Carnets secrets, Archibald d’Handrax (par Gilles Banderier)
Carnets secrets, Archibald d’Handrax, Rivages Poche, janvier 2022, Préface Bernard Quiriny, 168 pages, 7 €
Edition: Rivages poche
Dans le Portrait du baron d’Handrax, publié parallèlement, Bernard Quiriny a noté le goût de son excentrique ami pour les recueils d’aphorismes, dont il possédait une collection : « C’est un art difficile, le livre d’aphorismes. Il faut qu’ils soient bons ; mais en même temps, il faut que certains soient en fait assez plats, pour que les meilleurs prennent du relief par contraste. Alors, paradoxalement, vous aurez dans les mains un meilleur recueil que si tous avaient culminé, car aucun ne serait ressorti, et le livre aurait paru moins bon » (p.88).
L’aphorisme est, en effet, un genre littéraire paradoxal : d’une part, bien qu’il se caractérise par sa brièveté et donc sa rapidité d’exécution, il est – de même que la nouvelle – plus difficile à réussir qu’un texte nettement plus long. D’autre part, l’aphorisme n’acquiert sa pleine mesure, son plein rayonnement, qu’au milieu de ses semblables, parmi un recueil où la présence d’autres aphorismes mettra en valeur son génie propre ou, au contraire, sa platitude et ses allures de lieu commun fourbu.

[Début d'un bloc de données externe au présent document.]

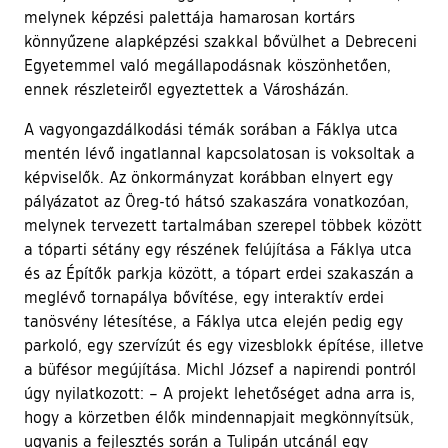
melynek képzési palettája hamarosan kortárs
könnyűzene alapképzési szakkal bővülhet a Debreceni
Egyetemmel való megállapodásnak köszönhetően,
ennek részleteiről egyeztettek a Városházán.
A vagyongazdálkodási témák sorában a Fáklya utca
mentén lévő ingatlannal kapcsolatosan is voksoltak a
képviselők. Az önkormányzat korábban elnyert egy
pályázatot az Öreg-tó hátsó szakaszára vonatkozóan,
melynek tervezett tartalmában szerepel többek között
a tóparti sétány egy részének felújítása a Fáklya utca
és az Építők parkja között, a tópart erdei szakaszán a
meglévő tornapálya bővítése, egy interaktív erdei
tanösvény létesítése, a Fáklya utca elején pedig egy
parkoló, egy szervízút és egy vizesblokk építése, illetve
a büfésor megújítása. Michl József a napirendi pontról
úgy nyilatkozott: – A projekt lehetőséget adna arra is,
hogy a körzetben élők mindennapjait megkönnyítsük,
ugyanis a fejlesztés során a Tulipán utcánál egy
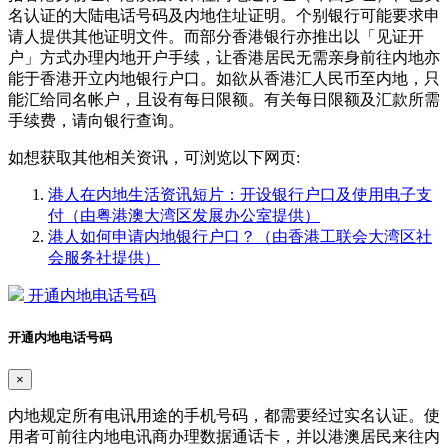
名认证的大陆电话号码及内地住址证明。个别银行可能要求申
请人提供其他证明文件。而部分香港银行亦推出以「见证开
户」方式办理内地开户手续，让香港居民无需亲身前往内地亦
能于香港开立内地银行户口。如欲从香港汇人民币至内地，只
能汇给同名帐户，且设有每日限额。有关每日限额及汇款所需
手续费，请向银行查询。
如想获取其他相关资讯，可浏览以下网页:
港人在内地生活资讯短片：开设银行户口及使用电子支
付（由粤港澳大湾区发展办公室提供）
港人如何申请内地银行户口？（由香港工联会大湾区社
会服务社提供）
开通内地电话号码
开通内地电话号码
×
内地规定所有电讯用途的手机号码，都需要经过实名认证。使
用者可前往内地电讯商办理数据通话卡，并以港澳居民来往内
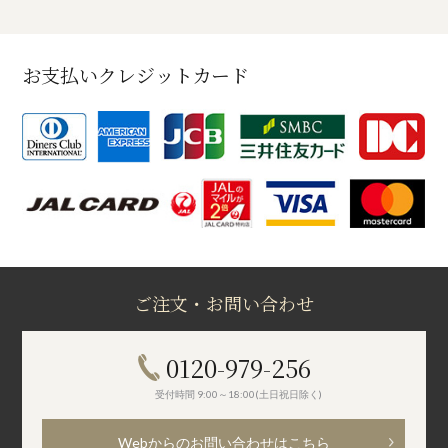
お支払いクレジットカード
ご注文・お問い合わせ
0120-979-256
受付時間 9:00～18:00(土日祝日除く)
Webからのお問い合わせはこちら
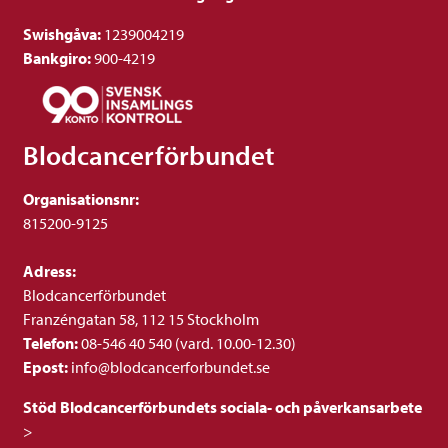
Swishgåva:
1239004219
Bankgiro:
900-4219
Blodcancerförbundet
Organisationsnr:
815200-9125
Adress:
Blodcancerförbundet
Franzéngatan 58, 112 15 Stockholm
Telefon:
08-546 40 540 (vard. 10.00-12.30)
Epost:
info@blodcancerforbundet.se
Stöd Blodcancerförbundets sociala- och påverkansarbete
>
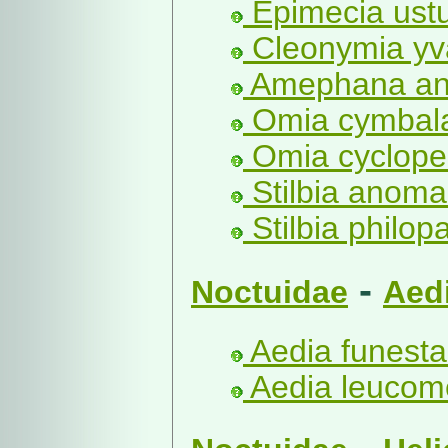
Epimecia ustu
Cleonymia yva
Amephana ana
Omia cymbala
Omia cyclopea
Stilbia anoma
Stilbia philopa
-
Noctuidae
Aed
Aedia funesta
Aedia leucome
-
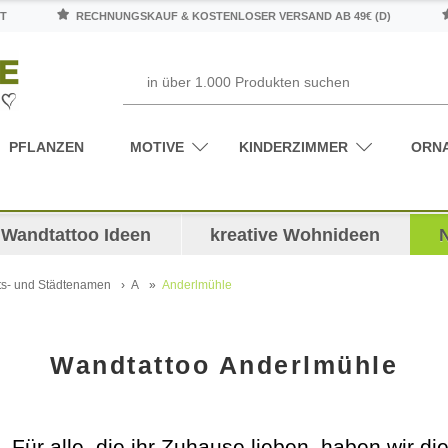
T
RECHNUNGSKAUF & KOSTENLOSER VERSAND AB 49€ (D)
PFLANZEN
MOTIVE
KINDERZIMMER
ORN
Wandtattoo Ideen
kreative Wohnideen
ts- und Städtenamen
A
Anderlmühle
Wandtattoo Anderlmühle
. Für alle, die ihr Zuhause lieben, haben wir d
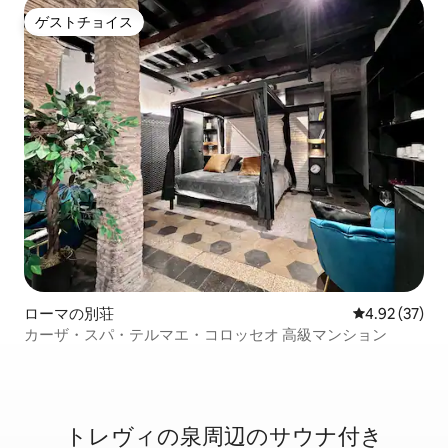
ゲストチョイス
ゲストチョイス
ローマの別荘
レビュー37件
4.92 (37)
カーザ・スパ・テルマエ・コロッセオ 高級マンション
トレヴィの泉周辺のサ⁠ウ⁠ナ⁠付⁠き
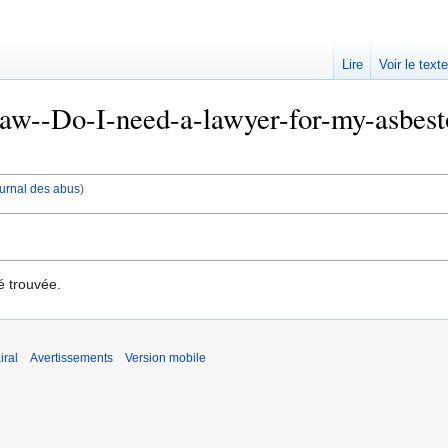
Lire
Voir le text
w--Do-I-need-a-lawyer-for-my-asbestos-
journal des abus
)
é trouvée.
iral
Avertissements
Version mobile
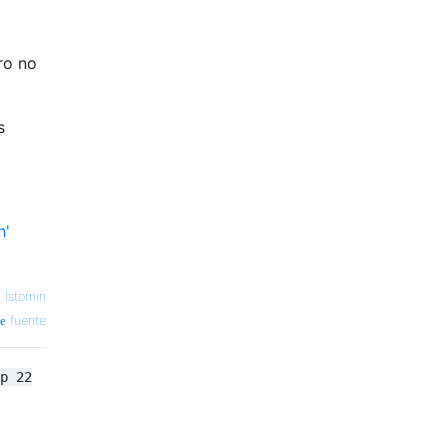
ro no
s
h'
 Istomin
fuente
p 22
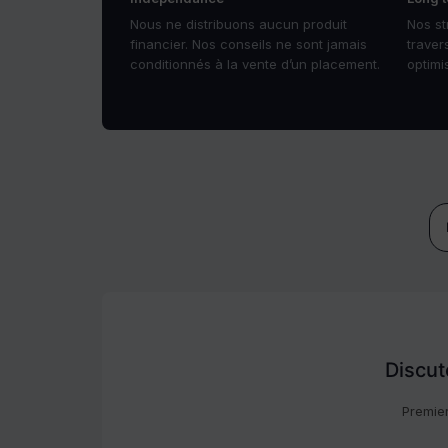
Nous ne distribuons aucun produit
Nos st
financier. Nos conseils ne sont jamais
traver
conditionnés à la vente d’un placement.
optimi
Discut
Premier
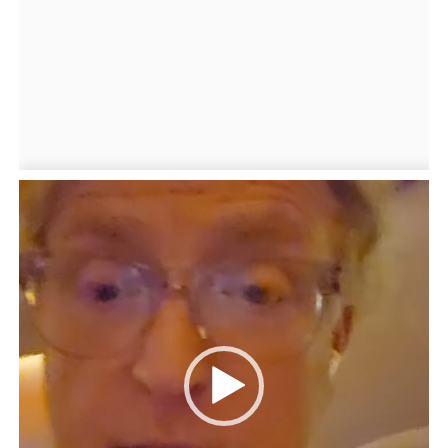
Videospeler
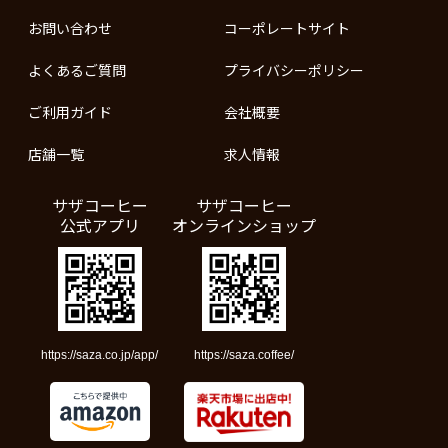
お問い合わせ
コーポレートサイト
よくあるご質問
プライバシーポリシー
ご利用ガイド
会社概要
店舗一覧
求人情報
サザコーヒー
サザコーヒー
公式アプリ
オンラインショップ
https://saza.co.jp/app/
https://saza.coffee/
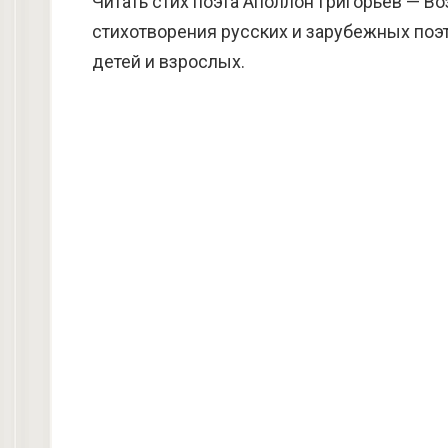
Читать стих поэта Аполлон Григорьев — В
стихотворения русских и зарубежных поэт
детей и взрослых.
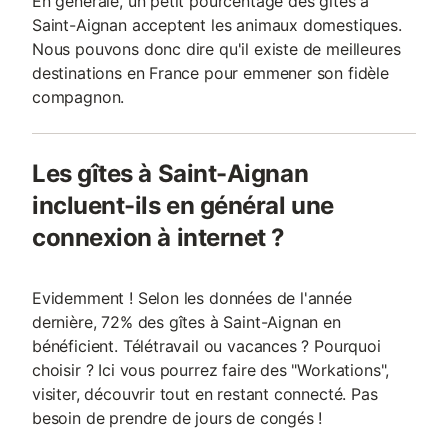
En générale, un petit pourcentage des gîtes à
Saint-Aignan acceptent les animaux domestiques.
Nous pouvons donc dire qu'il existe de meilleures
destinations en France pour emmener son fidèle
compagnon.
Les gîtes à Saint-Aignan
incluent-ils en général une
connexion à internet ?
Evidemment ! Selon les données de l'année
dernière, 72% des gîtes à Saint-Aignan en
bénéficient. Télétravail ou vacances ? Pourquoi
choisir ? Ici vous pourrez faire des "Workations",
visiter, découvrir tout en restant connecté. Pas
besoin de prendre de jours de congés !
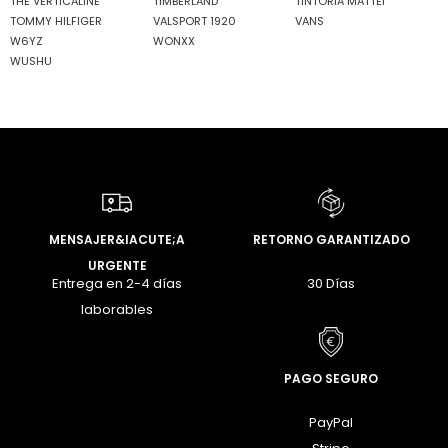
THE VERTICALINE
TIMBERLAND
TINTORIA MATTEI
TOMMY HILFIGER
VALSPORT 1920
VANS
W6YZ
WONXX
WUSHU
MENSAJER&IACUTE;A
RETORNO GARANTIZADO
URGENTE
Entrega en 2-4 días
30 Días
laborables
PAGO SEGURO
PayPal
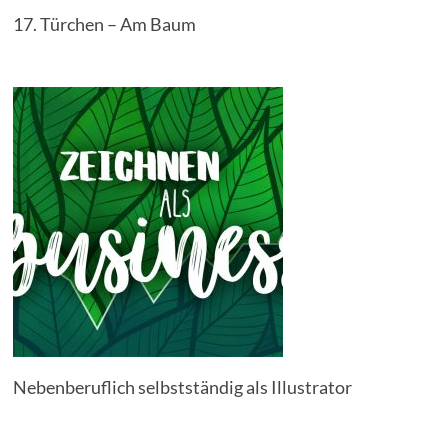
17. Türchen – Am Baum
Nebenberuflich selbstständig als Illustrator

Bernard Quiriny avait observé dans le Portrait que « le Baron avait toujours mille idées de livres à écrire, mais n’écrivait jamais rien », non sans ajouter qu’il « avait tout de même commencé quelques livres, et les avait parfois menés jusqu’à un stade avancé. Je doutai cependant qu’il pût aboutir un jour au point final » (p.77). Le lecteur évitera à ce stade de faire preuve d’un scepticisme de mauvais aloi en suggérant que le baron d’Handrax n’a jamais existé ailleurs que dans l’imagination de l’éditeur.
À sa mort, il fallut bien s’atteler au tri de ses papiers. Bernard Quiriny et le fils du défunt furent stupéfaits par la quantité de documents en tous genres accumulés par Archibald d’Handrax, anti-moderne par excellence, au cours d’une existence bien remplie. Au milieu de nombreux projets plus inaboutis les uns que les autres, témoignant d’une curiosité sans cesse en éveil, à défaut d’une saine méthode, ils découvrirent des Carnets secrets, aussi achevés que ce genre d’écrit peut raisonnablement l’être. Ils évoquent Alphonse Allais, Francis Dac, Cami, Jacques Tati, Raymond Devos ou Michel Houellebecq (« Né en 2036 et mort en 2099, Morris H. est le premier homme dans l’histoire à n’avoir jamais rien vu, touché ni senti quoi que ce soit qui fût naturel de toute sa vie », p.111) ; mettent en scène un univers absurde, désagréablement proche du nôtre ; un monde à l’envers, non-euclidien, comme la géométrie du même nom. Certains aphorismes pourraient se prévaloir d’une portée politique (« Il faut qu’ils ne soient plus rien que des porte-monnaie vivants, qu’ils n’appartiennent à aucune communauté que la clientèle mondiale, que rien ne les empêche d’être sept jours sur sept des consommateurs. Leurs habitudes, leurs traditions, ce qui occupe leur temps sans qu’ils dépensent, il faut le couper, l’anéantir », p.106), mais peut-être serait-ce attendre d’eux un sérieux dont ils ne se soucient pas.
Gilles Banderier
Bernard Quiriny est l’auteur de nombreux ouvrages, dont : Contes carnivores (2008), Une collection très particulière (2012), L’affaire Mayerling (2017), Portrait du baron d’Handrax (2022).